1979 erscheint das Album »Unknown Pleasures« der Band Joy Division, darauf der Titel »Disorder«. Der unverwechselbar melancholische Sound und die verzweifelte Stimme des Sängers Ian Curtis, der nur wenige Jahre später den Freitod wählt, machen die Band weltbekannt.
Sebastian Schrader (*1978), ein Jahr vor Herausgabe des Albums geboren, gibt seiner Ausstellung 2019, vierzig Jahre später den gleichen Titel: »Disorder«.
Wie können wir das verstehen, gibt es eine Analogie in der formalen Herangehensweise oder ist es nur ein popkultureller Fingerzeig? Ein Verweis, der in die Irre führt?
Die sinistre Ästhetik, die der Musik eigen ist, scheint sich auch bei Schrader zu finden. Störungen soweit das Auge reicht: Kratzspuren, aufgerissene Bildebenen, geschichtet, verworfen und wieder neu geordnet. Versatzstücke. So hängt ein Arm viel zu klein am Körper oder dem was davon übrig ist. Trotzdem, das Bild stimmt nur so.

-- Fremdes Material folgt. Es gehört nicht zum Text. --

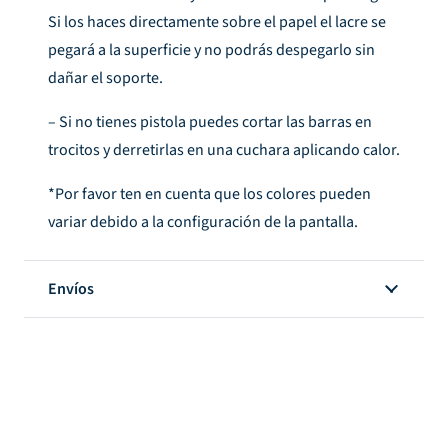
Si los haces directamente sobre el papel el lacre se
pegará a la superficie y no podrás despegarlo sin
dañar el soporte.
– Si no tienes pistola puedes cortar las barras en
trocitos y derretirlas en una cuchara aplicando calor.
*Por favor ten en cuenta que los colores pueden
variar debido a la configuración de la pantalla.
Envíos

Aber die Bilder sind vor allem eins: dunkel mit figürlichen Fragmenten. Die schauen wie Inseln aus dem dunklen Meer. Das Dunkel ist aber nicht einfach nur Schwarz, es ist fein abgestuft und bildet die Basis. Der Hell-Dunkel-Kontrast zerhackt die Formen und erinnert wiederum an die abgehackten Gitarrenriffs der Band. Aber dieses Hell-Dunkel hat natürlich noch andere Wahlverwandte. Schrader kennt die Kunstgeschichte und greift ordentlich in deren Fundus. Die Lichtregie der Barockmaler ist ihm dabei genauso wenig fremd, wie die Kritzeleien eines Cy Twombly. Diese zeichenhaften Kürzel, tanzen munter über die Oberfläche, machen vor nichts und niemandem Halt. Mal sind sie formgebend und mal ironisch distanziert oder bleiben einfach nur rätselhaft.

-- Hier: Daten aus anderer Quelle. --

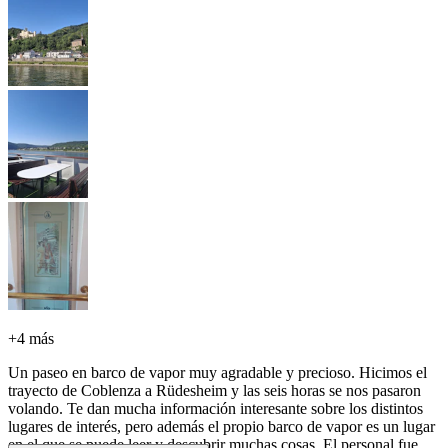
+
4 más
Un paseo en barco de vapor muy agradable y precioso. Hicimos el
trayecto de Coblenza a Rüdesheim y las seis horas se nos pasaron
volando. Te dan mucha información interesante sobre los distintos
lugares de interés, pero además el propio barco de vapor es un lugar
en el que se puede leer y descubrir muchas cosas. El personal fue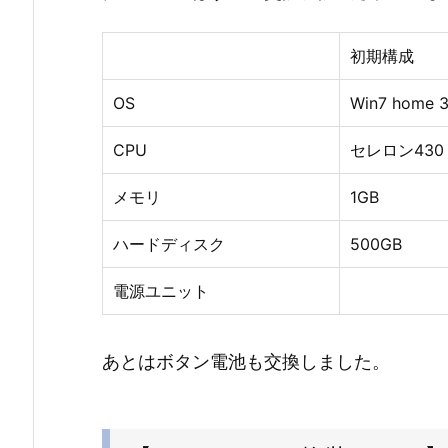
初期構成
OS
Win7 home 3
CPU
セレロン430
メモリ
1GB
ハードディスク
500GB
電源ユニット
あとはボタン電池も交換しました。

In den Formen meinen wir Teile eines Schutzanzuges zu erkennen. Der entpuppt sich allerdings als leere Hülle, die etwas wichtiges verloren hat. Was eben noch schützenswert war, hat sich verflüchtigt oder ist ausgelöscht. Der Körper und mit ihm der Mensch ist nur noch an der Form ablesbar. Wohin er verschwunden ist bleibt unklar. Es gibt keine Gewissheiten, nur die Malerei.
Doch die Liebe mit der Schrader die Stofflichkeit der Falten herausarbeitet, lässt uns Dinge erahnen, die so nicht da sind. Wir sehen die Leiden Christi, die verschlungenen Gewänder die ihr Eigenleben erproben. Wir sehen, was wir kennen und Schrader weiß das. Ein flirrendes Licht, ein leuchtendes Rot und schon wandert er los, unser Geist. Der Maler legt Fährten, bedient sich bei Populär- und Hochkultur.
Indem Schrader den Anzug von seinem Inhalt befreit, scheint gleichsam eine Verwandlung möglich. So erleben wir nun eine Art Stillleben, in denen die Formen mit ihren vielen Schattierungen fast Blumenblüten ähneln. Schönheit und Schauer verbinden sich auf merkwürdige Weise.